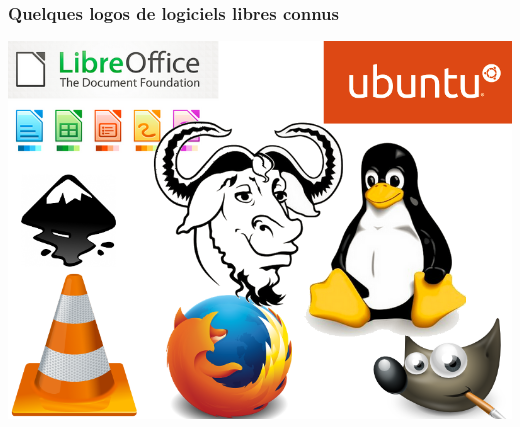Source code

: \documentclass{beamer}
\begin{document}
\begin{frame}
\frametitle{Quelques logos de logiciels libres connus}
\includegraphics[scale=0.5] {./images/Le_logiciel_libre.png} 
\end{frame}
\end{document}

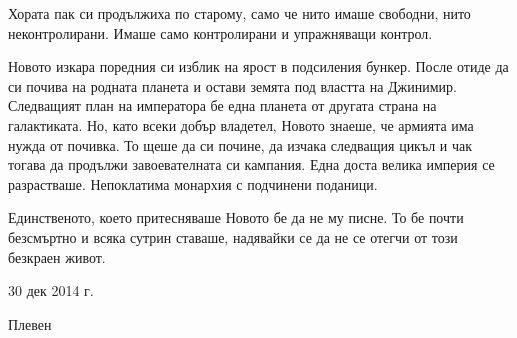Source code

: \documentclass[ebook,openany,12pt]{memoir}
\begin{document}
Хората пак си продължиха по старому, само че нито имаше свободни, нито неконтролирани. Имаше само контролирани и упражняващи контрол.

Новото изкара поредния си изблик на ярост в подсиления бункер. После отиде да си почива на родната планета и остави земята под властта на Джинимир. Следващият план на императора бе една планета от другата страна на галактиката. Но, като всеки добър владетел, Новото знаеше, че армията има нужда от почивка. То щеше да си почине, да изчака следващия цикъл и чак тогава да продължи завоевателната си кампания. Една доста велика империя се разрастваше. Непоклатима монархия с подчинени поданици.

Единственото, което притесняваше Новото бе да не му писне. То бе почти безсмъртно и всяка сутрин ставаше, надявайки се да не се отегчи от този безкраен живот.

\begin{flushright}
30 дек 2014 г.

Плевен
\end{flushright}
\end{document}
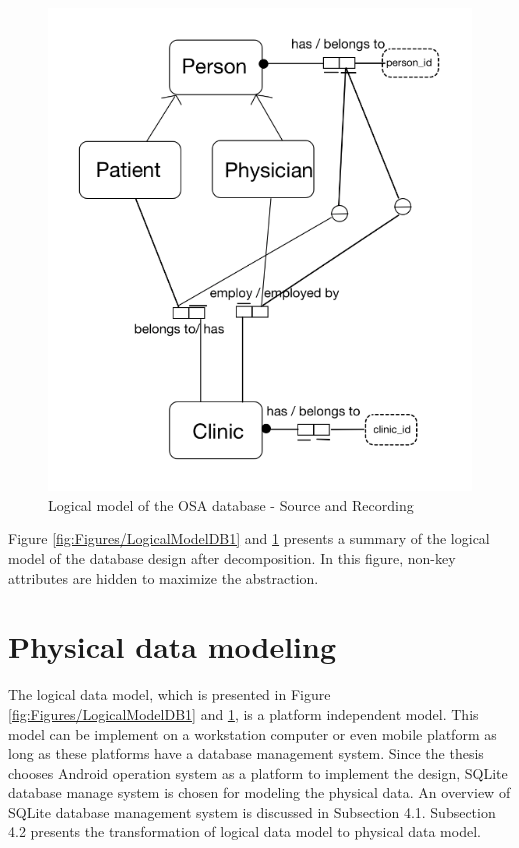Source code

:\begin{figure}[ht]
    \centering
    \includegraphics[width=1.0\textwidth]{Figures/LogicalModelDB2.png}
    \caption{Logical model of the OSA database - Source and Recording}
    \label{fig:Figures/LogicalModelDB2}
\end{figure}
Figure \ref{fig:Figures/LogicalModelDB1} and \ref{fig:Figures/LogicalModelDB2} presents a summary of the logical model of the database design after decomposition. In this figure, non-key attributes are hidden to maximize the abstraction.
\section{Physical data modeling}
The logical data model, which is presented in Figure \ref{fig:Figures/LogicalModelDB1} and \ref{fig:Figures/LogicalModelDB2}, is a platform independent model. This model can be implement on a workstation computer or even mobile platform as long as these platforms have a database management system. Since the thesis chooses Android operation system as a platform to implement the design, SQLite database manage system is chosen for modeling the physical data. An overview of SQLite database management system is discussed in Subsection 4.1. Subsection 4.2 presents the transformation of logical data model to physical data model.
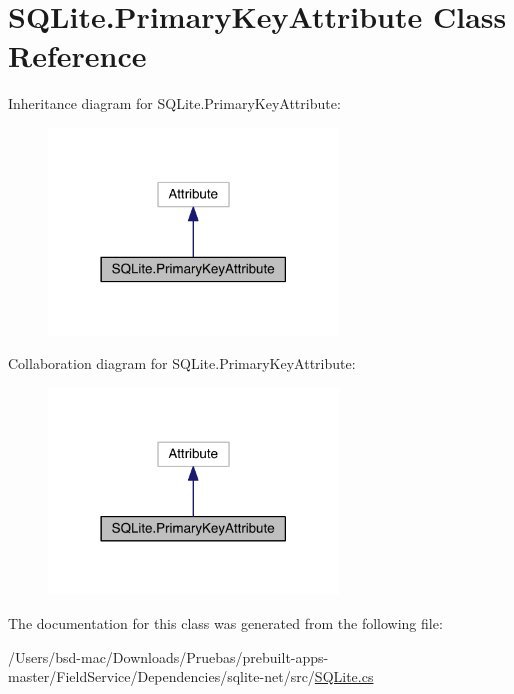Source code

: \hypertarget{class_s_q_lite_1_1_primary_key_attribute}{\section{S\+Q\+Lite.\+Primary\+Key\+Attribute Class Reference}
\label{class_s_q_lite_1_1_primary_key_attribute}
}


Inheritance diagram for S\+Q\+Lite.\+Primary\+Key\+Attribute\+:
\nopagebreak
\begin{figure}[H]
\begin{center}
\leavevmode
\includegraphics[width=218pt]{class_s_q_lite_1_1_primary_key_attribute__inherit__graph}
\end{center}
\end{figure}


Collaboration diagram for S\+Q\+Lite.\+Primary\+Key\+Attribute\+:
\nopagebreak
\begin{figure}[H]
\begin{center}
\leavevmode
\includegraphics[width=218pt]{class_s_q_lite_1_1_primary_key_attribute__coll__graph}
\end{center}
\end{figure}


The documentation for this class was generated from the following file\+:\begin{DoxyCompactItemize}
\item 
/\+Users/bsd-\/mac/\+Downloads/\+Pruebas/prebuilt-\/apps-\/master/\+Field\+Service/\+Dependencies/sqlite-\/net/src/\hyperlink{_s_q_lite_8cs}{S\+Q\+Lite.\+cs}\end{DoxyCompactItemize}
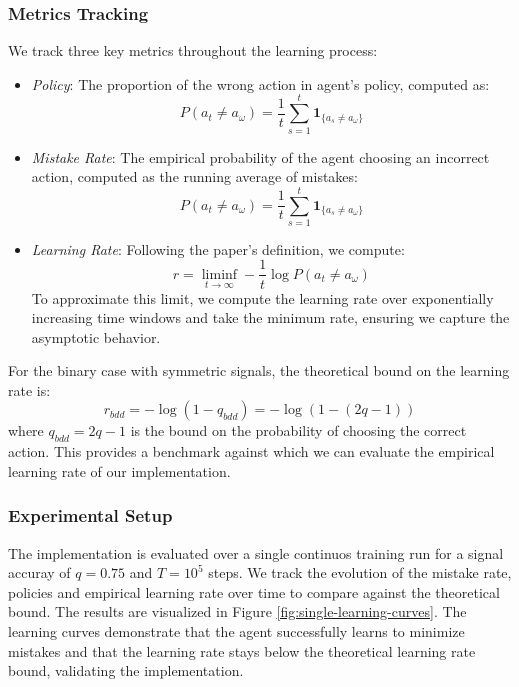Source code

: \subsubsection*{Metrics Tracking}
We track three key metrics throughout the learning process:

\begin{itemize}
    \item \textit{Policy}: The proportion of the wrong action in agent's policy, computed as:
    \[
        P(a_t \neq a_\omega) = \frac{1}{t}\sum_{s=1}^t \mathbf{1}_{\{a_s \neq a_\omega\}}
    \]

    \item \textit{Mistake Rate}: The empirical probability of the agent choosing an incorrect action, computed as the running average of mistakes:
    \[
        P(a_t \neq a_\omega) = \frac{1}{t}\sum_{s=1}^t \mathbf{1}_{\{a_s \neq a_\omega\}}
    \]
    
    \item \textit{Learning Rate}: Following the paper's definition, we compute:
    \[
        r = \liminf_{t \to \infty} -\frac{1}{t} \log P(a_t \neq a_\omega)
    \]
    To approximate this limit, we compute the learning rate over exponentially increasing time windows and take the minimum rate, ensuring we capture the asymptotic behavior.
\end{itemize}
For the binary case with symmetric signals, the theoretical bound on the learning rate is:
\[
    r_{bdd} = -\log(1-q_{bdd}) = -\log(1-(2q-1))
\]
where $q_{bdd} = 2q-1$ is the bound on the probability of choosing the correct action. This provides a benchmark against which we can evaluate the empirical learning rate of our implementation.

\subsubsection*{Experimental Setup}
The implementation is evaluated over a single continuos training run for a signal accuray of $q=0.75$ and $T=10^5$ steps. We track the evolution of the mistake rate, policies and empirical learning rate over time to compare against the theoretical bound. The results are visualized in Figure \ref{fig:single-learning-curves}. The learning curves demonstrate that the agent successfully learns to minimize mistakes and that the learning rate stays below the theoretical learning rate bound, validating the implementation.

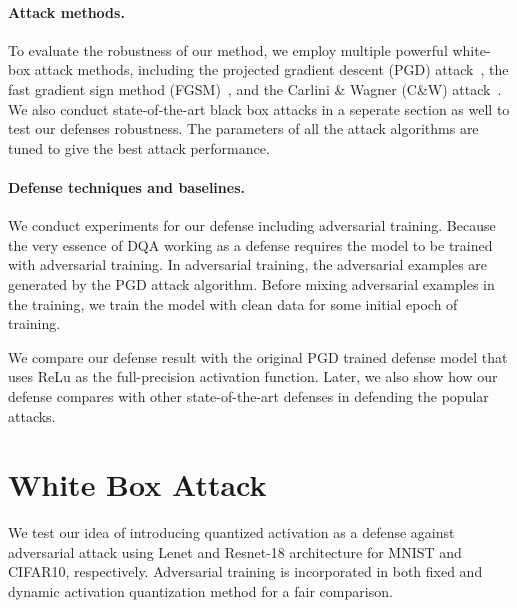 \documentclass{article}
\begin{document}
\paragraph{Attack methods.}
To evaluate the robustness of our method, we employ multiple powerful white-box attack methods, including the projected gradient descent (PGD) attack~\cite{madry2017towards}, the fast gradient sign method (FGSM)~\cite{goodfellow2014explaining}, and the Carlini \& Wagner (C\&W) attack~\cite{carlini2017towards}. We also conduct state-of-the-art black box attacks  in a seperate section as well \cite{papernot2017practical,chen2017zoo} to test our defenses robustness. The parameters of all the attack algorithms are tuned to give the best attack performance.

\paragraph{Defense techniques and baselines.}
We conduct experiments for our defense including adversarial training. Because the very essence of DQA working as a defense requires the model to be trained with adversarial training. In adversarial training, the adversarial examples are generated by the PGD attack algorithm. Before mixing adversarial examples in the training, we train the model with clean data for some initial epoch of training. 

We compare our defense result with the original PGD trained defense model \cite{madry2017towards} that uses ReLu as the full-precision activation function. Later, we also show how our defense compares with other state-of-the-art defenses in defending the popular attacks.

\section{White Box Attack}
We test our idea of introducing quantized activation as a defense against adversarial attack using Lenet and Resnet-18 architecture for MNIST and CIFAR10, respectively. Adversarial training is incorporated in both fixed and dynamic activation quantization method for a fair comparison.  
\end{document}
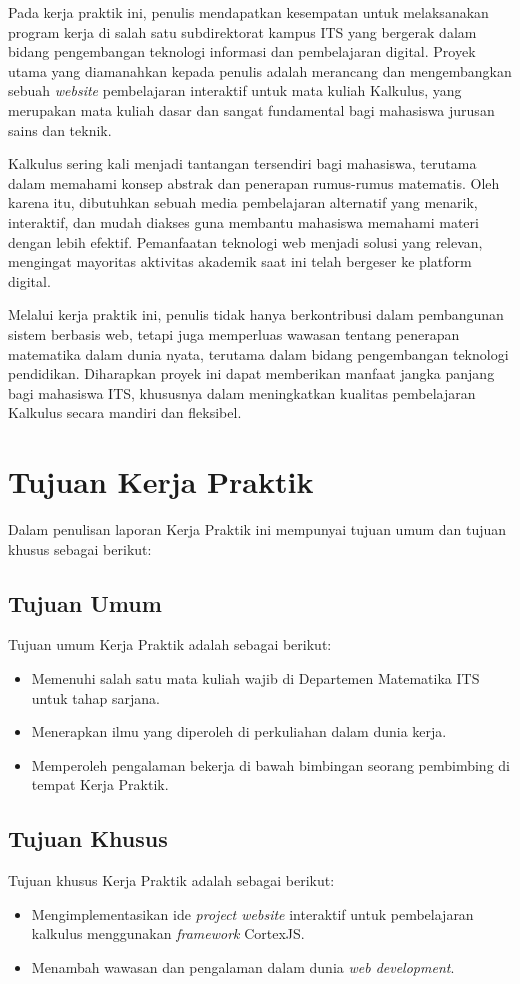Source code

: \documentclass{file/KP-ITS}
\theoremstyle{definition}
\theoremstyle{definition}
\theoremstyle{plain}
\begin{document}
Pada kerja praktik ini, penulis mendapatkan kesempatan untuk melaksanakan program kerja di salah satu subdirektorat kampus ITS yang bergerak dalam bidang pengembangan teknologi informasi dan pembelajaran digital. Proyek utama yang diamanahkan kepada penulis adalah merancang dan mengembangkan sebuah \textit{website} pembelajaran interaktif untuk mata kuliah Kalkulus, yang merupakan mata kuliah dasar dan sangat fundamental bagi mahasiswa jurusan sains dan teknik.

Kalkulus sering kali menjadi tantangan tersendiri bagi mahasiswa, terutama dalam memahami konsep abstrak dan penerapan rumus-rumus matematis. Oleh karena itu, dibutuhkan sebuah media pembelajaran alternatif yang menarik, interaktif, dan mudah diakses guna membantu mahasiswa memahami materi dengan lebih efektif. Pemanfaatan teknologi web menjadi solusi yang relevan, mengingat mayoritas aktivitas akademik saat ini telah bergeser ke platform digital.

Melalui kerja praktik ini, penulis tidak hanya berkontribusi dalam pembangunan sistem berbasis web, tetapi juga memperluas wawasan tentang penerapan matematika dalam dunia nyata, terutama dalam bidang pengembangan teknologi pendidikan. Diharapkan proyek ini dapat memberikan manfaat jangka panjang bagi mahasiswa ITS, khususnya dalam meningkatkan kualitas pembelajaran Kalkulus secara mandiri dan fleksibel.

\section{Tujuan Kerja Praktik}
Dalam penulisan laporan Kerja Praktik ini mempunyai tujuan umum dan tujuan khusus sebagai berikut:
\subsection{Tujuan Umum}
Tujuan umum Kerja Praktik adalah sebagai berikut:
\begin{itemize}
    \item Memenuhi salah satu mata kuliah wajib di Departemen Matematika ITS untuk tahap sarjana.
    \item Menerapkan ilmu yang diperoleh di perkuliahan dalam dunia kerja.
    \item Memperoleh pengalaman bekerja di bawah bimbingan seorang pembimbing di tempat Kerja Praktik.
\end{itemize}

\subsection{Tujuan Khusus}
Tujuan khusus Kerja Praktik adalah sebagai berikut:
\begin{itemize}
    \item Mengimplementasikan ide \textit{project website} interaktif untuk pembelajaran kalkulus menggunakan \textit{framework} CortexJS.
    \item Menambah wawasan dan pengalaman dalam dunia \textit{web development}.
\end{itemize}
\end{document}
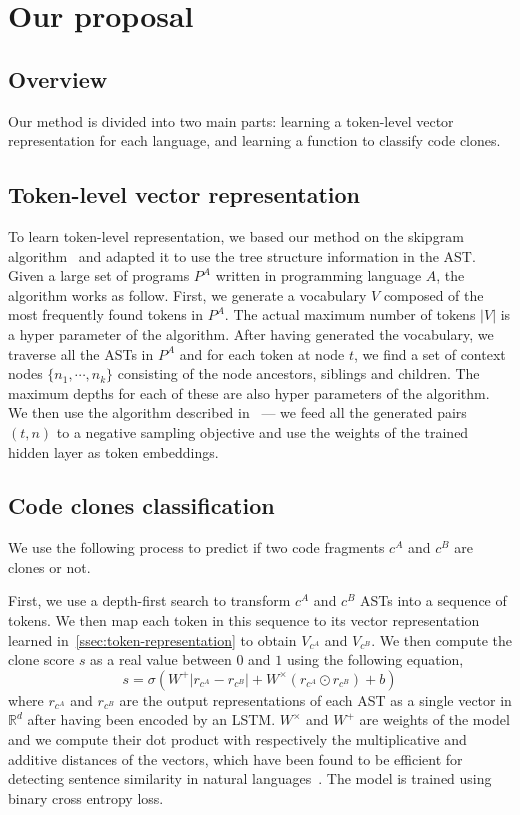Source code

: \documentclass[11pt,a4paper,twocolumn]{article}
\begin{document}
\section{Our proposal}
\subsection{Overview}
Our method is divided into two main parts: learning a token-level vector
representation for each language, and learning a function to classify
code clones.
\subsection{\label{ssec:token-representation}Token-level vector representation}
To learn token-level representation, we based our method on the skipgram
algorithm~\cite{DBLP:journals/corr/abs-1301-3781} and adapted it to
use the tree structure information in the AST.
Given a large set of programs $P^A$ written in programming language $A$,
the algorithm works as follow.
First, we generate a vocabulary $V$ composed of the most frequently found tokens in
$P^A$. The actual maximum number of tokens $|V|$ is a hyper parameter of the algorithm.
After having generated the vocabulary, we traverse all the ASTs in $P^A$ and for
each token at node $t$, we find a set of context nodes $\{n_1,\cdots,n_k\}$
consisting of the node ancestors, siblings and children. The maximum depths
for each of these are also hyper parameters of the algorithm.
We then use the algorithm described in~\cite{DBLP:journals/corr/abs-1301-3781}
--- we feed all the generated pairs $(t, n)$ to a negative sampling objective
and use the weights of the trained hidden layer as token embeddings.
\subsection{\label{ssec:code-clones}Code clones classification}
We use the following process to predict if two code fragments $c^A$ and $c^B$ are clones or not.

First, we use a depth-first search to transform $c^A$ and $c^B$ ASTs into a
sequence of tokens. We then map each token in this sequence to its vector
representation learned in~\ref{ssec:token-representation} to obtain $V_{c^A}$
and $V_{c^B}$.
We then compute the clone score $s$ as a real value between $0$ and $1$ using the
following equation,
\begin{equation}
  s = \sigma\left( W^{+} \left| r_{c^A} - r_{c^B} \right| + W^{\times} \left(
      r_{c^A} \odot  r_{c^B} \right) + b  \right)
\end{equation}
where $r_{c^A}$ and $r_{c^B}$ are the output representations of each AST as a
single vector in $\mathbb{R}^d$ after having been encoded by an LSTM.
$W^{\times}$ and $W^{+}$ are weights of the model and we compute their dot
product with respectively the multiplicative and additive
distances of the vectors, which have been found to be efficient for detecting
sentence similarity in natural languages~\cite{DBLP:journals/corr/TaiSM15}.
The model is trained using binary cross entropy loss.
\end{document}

TASK REQUIREMENTS:
Start at the first line of the records and write out everything up to and including the line containing "The logical data". No pictures.

ANSWER BOX:
Source code

: \documentclass{beamer}
\begin{document}
\begin{frame}
\frametitle{Quelques logos de logiciels libres connus}
\includegraphics[scale=0.5] {./images/Le_logiciel_libre.png} 
\end{frame}
\end{document}

Source code

: \documentclass[ebook,openany,12pt]{memoir}
\begin{document}
Хората пак си продължиха по старому, само че нито имаше свободни, нито неконтролирани. Имаше само контролирани и упражняващи контрол.

Новото изкара поредния си изблик на ярост в подсиления бункер. После отиде да си почива на родната планета и остави земята под властта на Джинимир. Следващият план на императора бе една планета от другата страна на галактиката. Но, като всеки добър владетел, Новото знаеше, че армията има нужда от почивка. То щеше да си почине, да изчака следващия цикъл и чак тогава да продължи завоевателната си кампания. Една доста велика империя се разрастваше. Непоклатима монархия с подчинени поданици.

Единственото, което притесняваше Новото бе да не му писне. То бе почти безсмъртно и всяка сутрин ставаше, надявайки се да не се отегчи от този безкраен живот.

\begin{flushright}
30 дек 2014 г.

Плевен
\end{flushright}
\end{document}
Source code

:\begin{figure}[ht]
    \centering
    \includegraphics[width=1.0\textwidth]{Figures/LogicalModelDB2.png}
    \caption{Logical model of the OSA database - Source and Recording}
    \label{fig:Figures/LogicalModelDB2}
\end{figure}
Figure \ref{fig:Figures/LogicalModelDB1} and \ref{fig:Figures/LogicalModelDB2} presents a summary of the logical model of the database design after decomposition. In this figure, non-key attributes are hidden to maximize the abstraction.
\section{Physical data modeling}
The logical data model, which is presented in Figure \ref{fig:Figures/LogicalModelDB1} and \ref{fig:Figures/LogicalModelDB2}, is a platform independent model. This model can be implement on a workstation computer or even mobile platform as long as these platforms have a database management system. Since the thesis chooses Android operation system as a platform to implement the design, SQLite database manage system is chosen for modeling the physical data. An overview of SQLite database management system is discussed in Subsection 4.1. Subsection 4.2 presents the transformation of logical data model to physical data model.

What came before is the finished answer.